**Action item**:
Word for word, give the data again without its pictures.

**Stored data entries**:
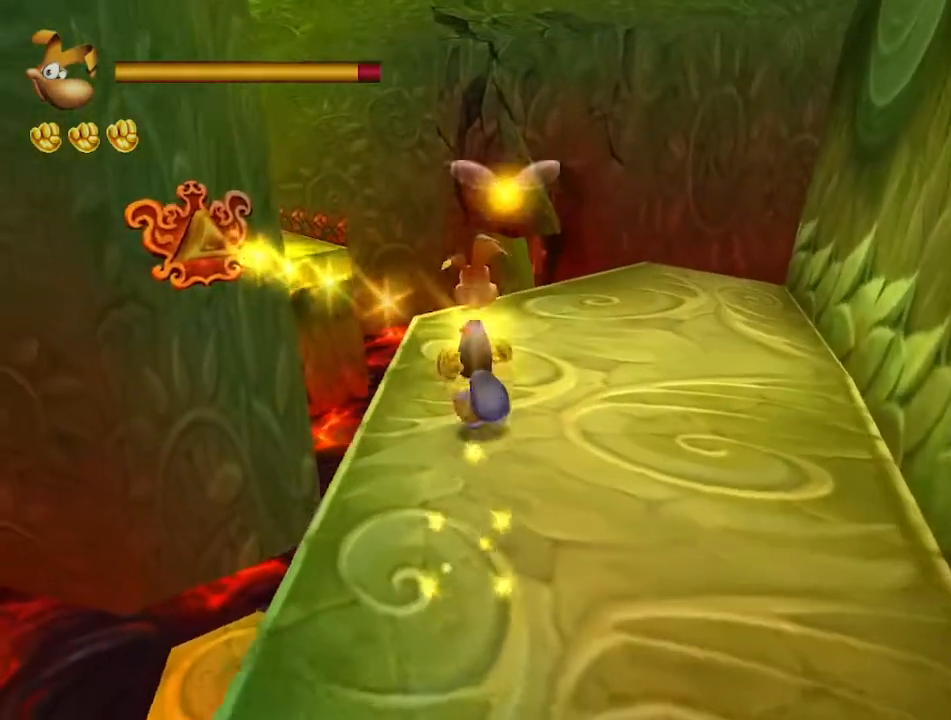
{"buttons": [], "left_stick": "up", "right_stick": "center", "events": []}
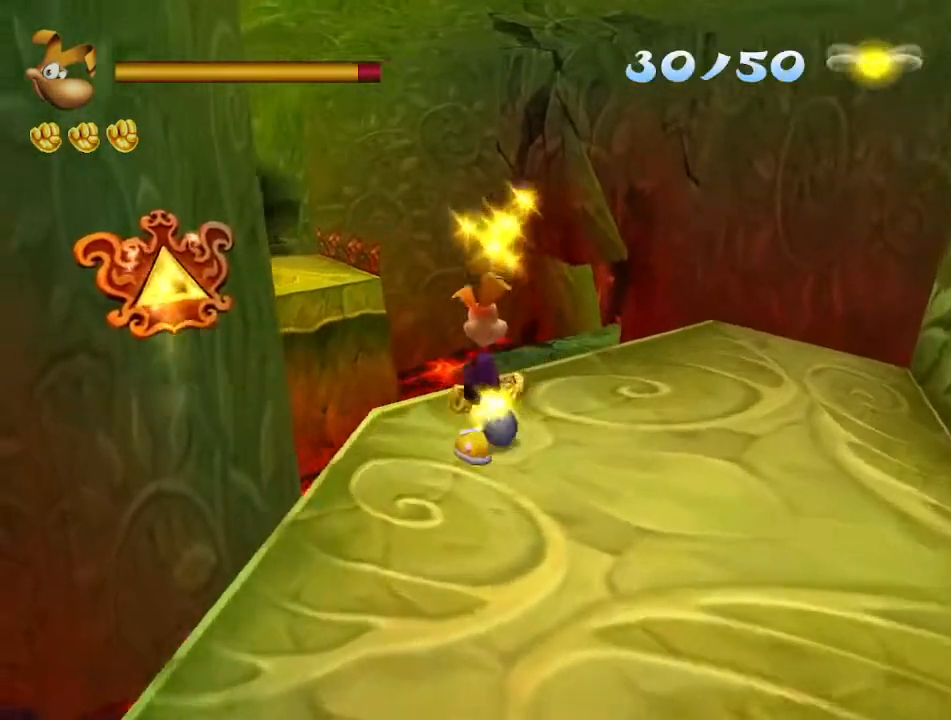
{"buttons": ["CROSS"], "left_stick": "up", "right_stick": "center", "events": [[233, "CROSS", "down"]]}
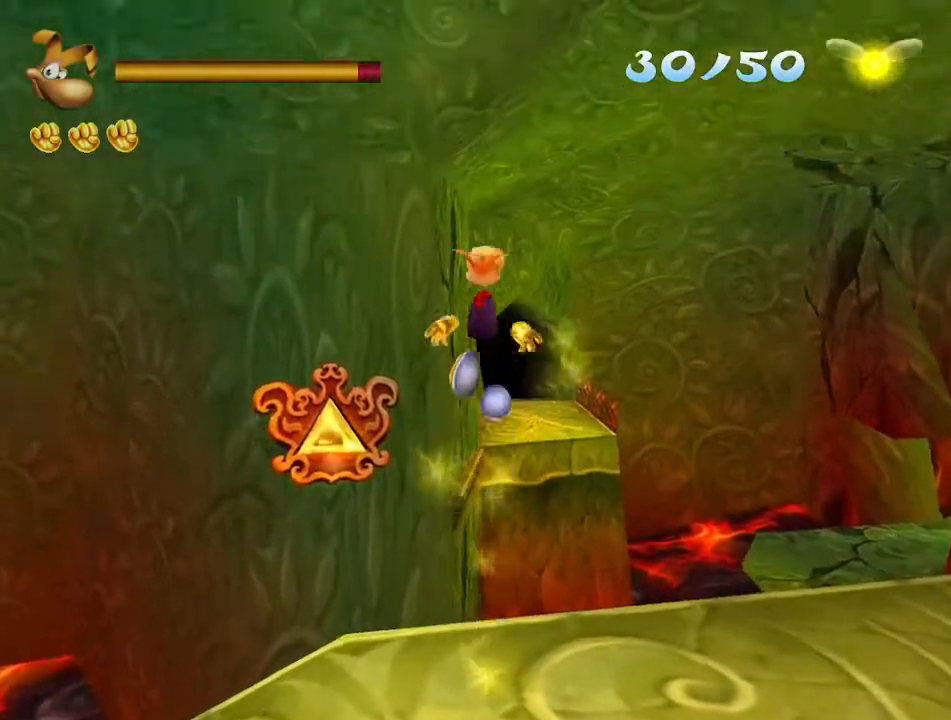
{"buttons": [], "left_stick": "up", "right_stick": "center", "events": [[500, "CROSS", "up"]]}
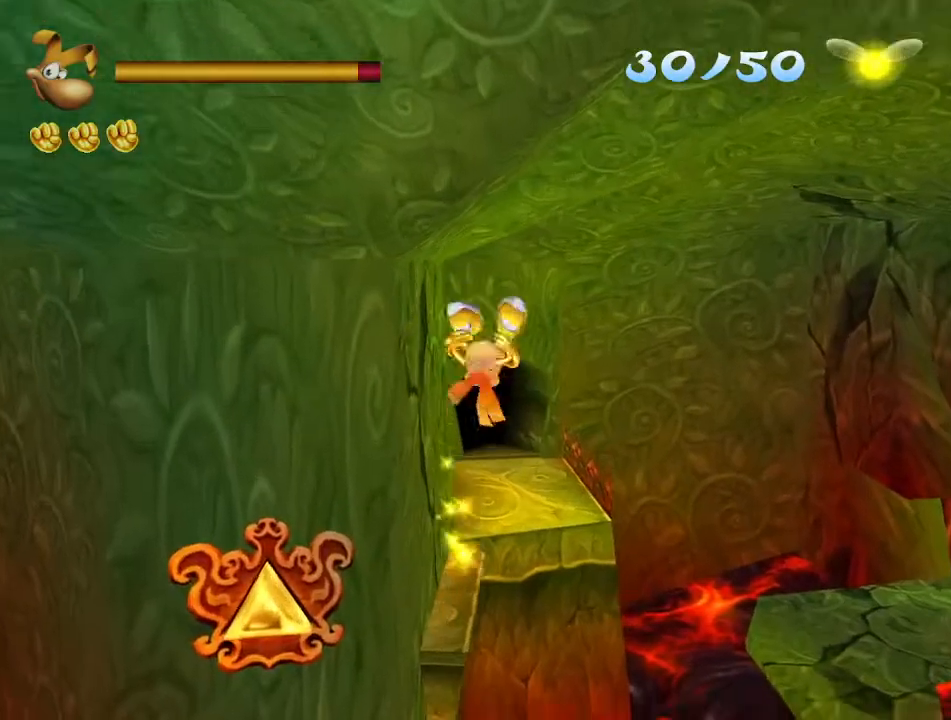
{"buttons": ["R2"], "left_stick": "up", "right_stick": "center", "events": [[183, "R2", "down"], [200, "CROSS", "down"], [250, "CROSS", "up"], [300, "CROSS", "down"], [350, "CROSS", "up"]]}
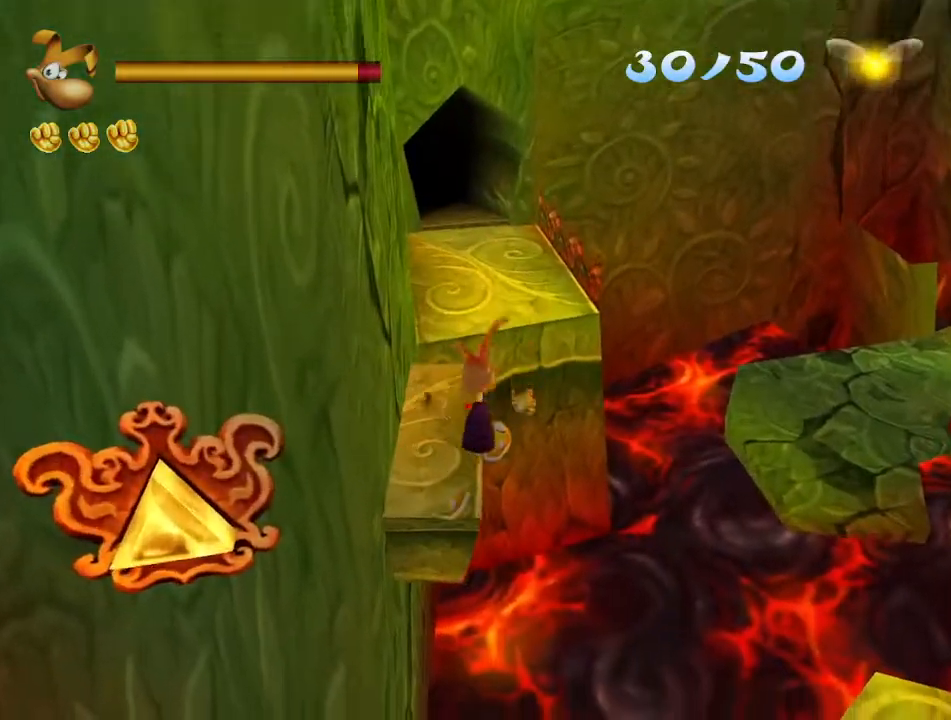
{"buttons": [], "left_stick": "up", "right_stick": "center", "events": [[100, "CROSS", "down"], [167, "CROSS", "up"], [217, "CROSS", "down"], [267, "CROSS", "up"], [300, "R2", "up"], [383, "right_stick", "right"], [483, "right_stick", "center"]]}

**Problem solution**:
{"buttons": [], "left_stick": "up", "right_stick": "center", "events": []}
{"buttons": ["CROSS"], "left_stick": "up", "right_stick": "center", "events": [[233, "CROSS", "down"]]}
{"buttons": [], "left_stick": "up", "right_stick": "center", "events": [[500, "CROSS", "up"]]}
{"buttons": ["R2"], "left_stick": "up", "right_stick": "center", "events": [[183, "R2", "down"], [200, "CROSS", "down"], [250, "CROSS", "up"], [300, "CROSS", "down"], [350, "CROSS", "up"]]}
{"buttons": [], "left_stick": "up", "right_stick": "center", "events": [[100, "CROSS", "down"], [167, "CROSS", "up"], [217, "CROSS", "down"], [267, "CROSS", "up"], [300, "R2", "up"], [383, "right_stick", "right"], [483, "right_stick", "center"]]}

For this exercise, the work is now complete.